**Description of the task:**
Turn the lines of the records below into a numbered list, skipping blank lines. Leave the pictures out of your answer.

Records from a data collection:
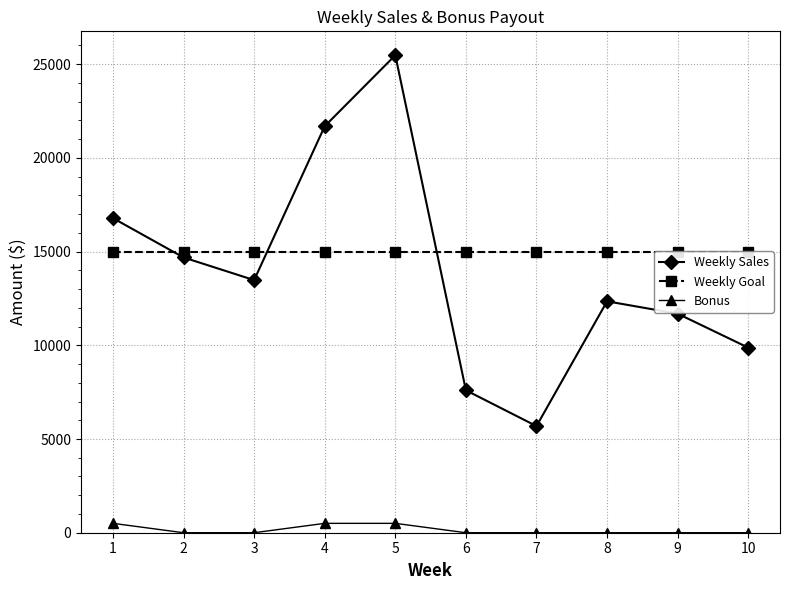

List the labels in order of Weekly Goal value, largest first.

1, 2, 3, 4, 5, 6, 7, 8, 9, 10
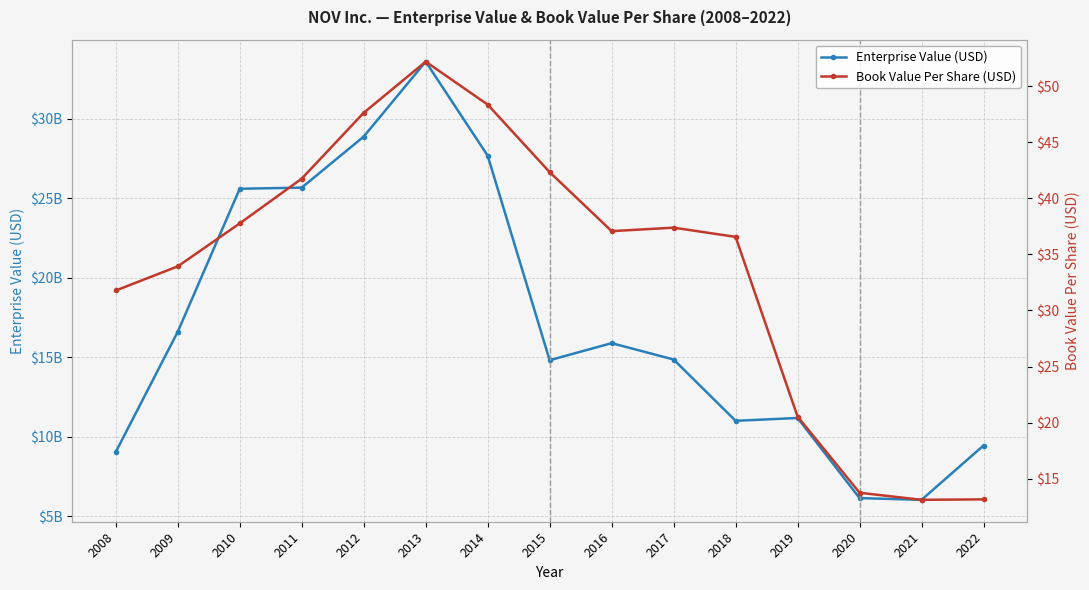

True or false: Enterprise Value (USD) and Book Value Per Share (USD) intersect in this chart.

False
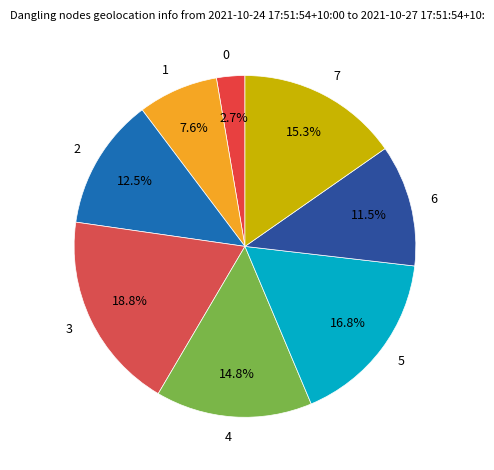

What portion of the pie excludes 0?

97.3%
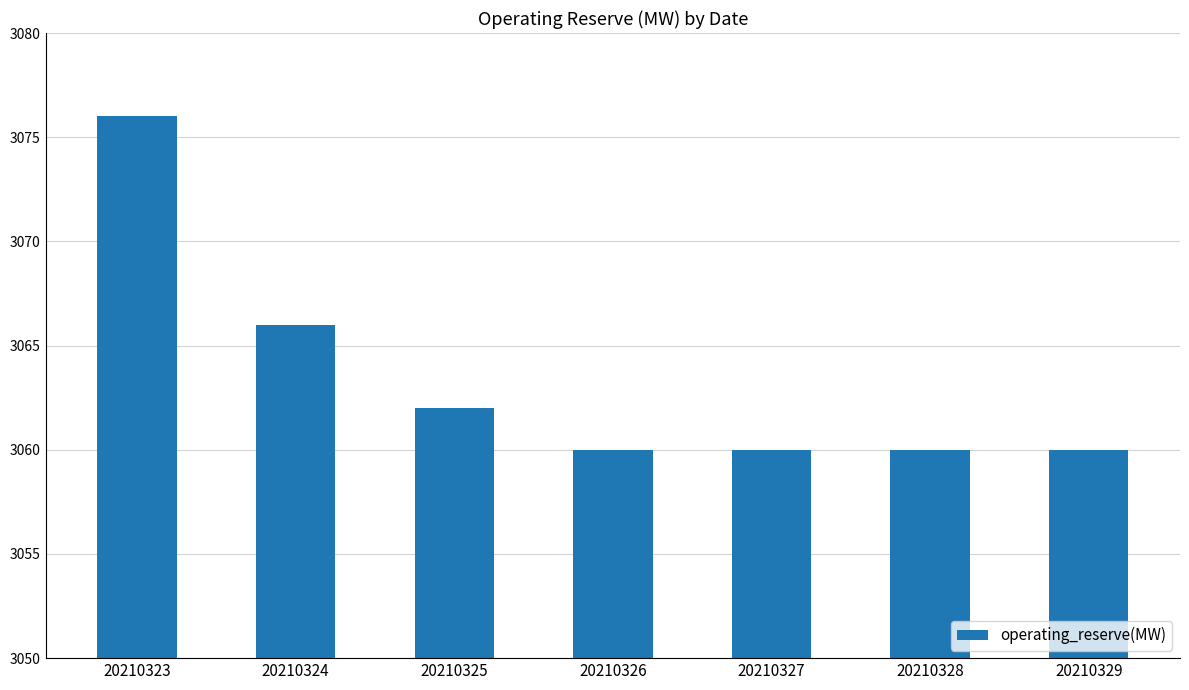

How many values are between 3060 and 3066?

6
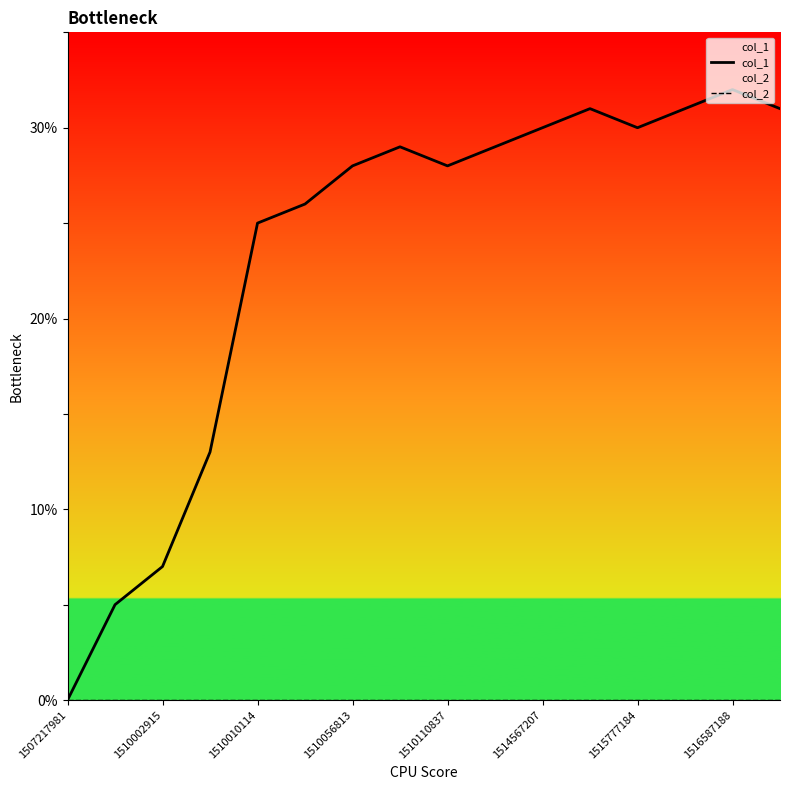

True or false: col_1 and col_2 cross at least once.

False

**Exercise answer:**
1. List the labels in order of Weekly Goal value, largest first.
2. 1, 2, 3, 4, 5, 6, 7, 8, 9, 10
3. True or false: Enterprise Value (USD) and Book Value Per Share (USD) intersect in this chart.
4. False
5. What portion of the pie excludes 0?
6. 97.3%
7. How many values are between 3060 and 3066?
8. 6
9. True or false: col_1 and col_2 cross at least once.
10. False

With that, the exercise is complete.